According to recent government statistics, more than 1.1 million Venezuelans have migrated into Colombia recently, making up 30 percent of the population in the regions bordering Venezuela. Some 23 percent of those migrants have settled in the capital city of Bogota, and 41 percent are living in irregular or unstable conditions, explained Gabriel Villarreal, ADRA Colombia director.
“We noticed the influx of people and noticed that many who came into the country without their proper documentation were not able to have medical access in Colombia for a designated period, so we came up with a project to offer free health assistance to thousands of Venezuelans,” Villarreal said.
So far, ADRA Colombia staff and volunteers have provided medical consultations to thousands of people in migrant communities settled in the city of Bucaramanga, which is about 125 miles (200 kilometers) from the main Venezuela border crossing at Cucuta, Colombia. These consultations include free medical checkups, lab tests if necessary, and medications for thousands of families across Bucaramanga and Medellin — the second-largest city in Colombia, some 240 miles (390 kilometers) west of Bucaramanga.
The medical screenings are led by staff from two Adventist medical centers in each city, where they have cared for an estimated total of 10,200 individuals — 5,000 consultations in Medellin and 5,200 in Bucaramanga.
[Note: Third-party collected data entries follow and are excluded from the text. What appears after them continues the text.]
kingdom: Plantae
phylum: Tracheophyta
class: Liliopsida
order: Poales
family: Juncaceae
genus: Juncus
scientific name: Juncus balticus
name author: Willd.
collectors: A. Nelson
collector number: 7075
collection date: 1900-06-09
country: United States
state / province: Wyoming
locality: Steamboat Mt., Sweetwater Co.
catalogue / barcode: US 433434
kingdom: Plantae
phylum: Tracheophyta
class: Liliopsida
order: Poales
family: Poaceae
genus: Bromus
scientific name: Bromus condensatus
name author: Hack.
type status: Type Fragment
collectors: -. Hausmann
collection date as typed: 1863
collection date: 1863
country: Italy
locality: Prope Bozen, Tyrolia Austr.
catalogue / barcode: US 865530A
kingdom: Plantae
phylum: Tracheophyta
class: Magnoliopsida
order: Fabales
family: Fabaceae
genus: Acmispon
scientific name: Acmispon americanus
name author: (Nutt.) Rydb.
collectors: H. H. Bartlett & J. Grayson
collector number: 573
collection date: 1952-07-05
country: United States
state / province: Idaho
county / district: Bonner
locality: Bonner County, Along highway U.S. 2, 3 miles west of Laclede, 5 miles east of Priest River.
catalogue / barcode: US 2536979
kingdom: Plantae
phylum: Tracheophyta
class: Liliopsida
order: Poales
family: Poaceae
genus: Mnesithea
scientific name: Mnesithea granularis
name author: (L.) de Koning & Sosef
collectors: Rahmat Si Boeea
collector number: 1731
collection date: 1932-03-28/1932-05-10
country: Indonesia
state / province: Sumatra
Each medical team in Bucaramanga and Medellin sees approximately 500 to 600 individuals per month, thanks to organizing by ADRA staff. They are working in coordination with local government officials to seek out Venezuelan migrants in need of the medical services, Villarreal explained.
“Many Venezuelans come to Adventist churches seeking assistance, and they are led to the registration process in community centers and Adventist churches near them to receive free medical checkups,” Villarreal said.
In addition, ADRA Colombia, through a large donor, is providing basic hygiene kits and cooking and housing kits, he said. “When we were studying to come up with this project we noticed that Venezuela migrants in Bucaramanga were in desperate need of basic hygiene kits, and they were sleeping in parks and on the streets. So we knew we had to extend the assistance.”
ADRA has already distributed 2,500 basic hygiene kits, 2,500 cooking kits — which include pots, plates, and utensils — and 2,500 housing kits, which include mattresses and sheet sets. Assistance is released on an average of 500 to 600 kits per month, Villarreal said. In addition, recipients are taught, and receive a flyer on, how to wash their hands regularly, how to practice safe family planning, and more.
“Parts of the border with Venezuela have recently been closed, and some of the influx has decreased,” Villareal said. “Many are still walking for miles through the cold for days to cross over into Colombia, so we know there is much need for this project intervention.”
Villarreal said that ADRA is planning to appeal for another phase of the assistance project beyond the twelve months that end in August. “We want to expand and help more Venezuelans as they transition from their country into Colombia,” Villarreal said.
ADRA Colombia has also been supporting other projects to assist Venezuelans migrating into Colombia through ADRA fundraising campaigns throughout the country.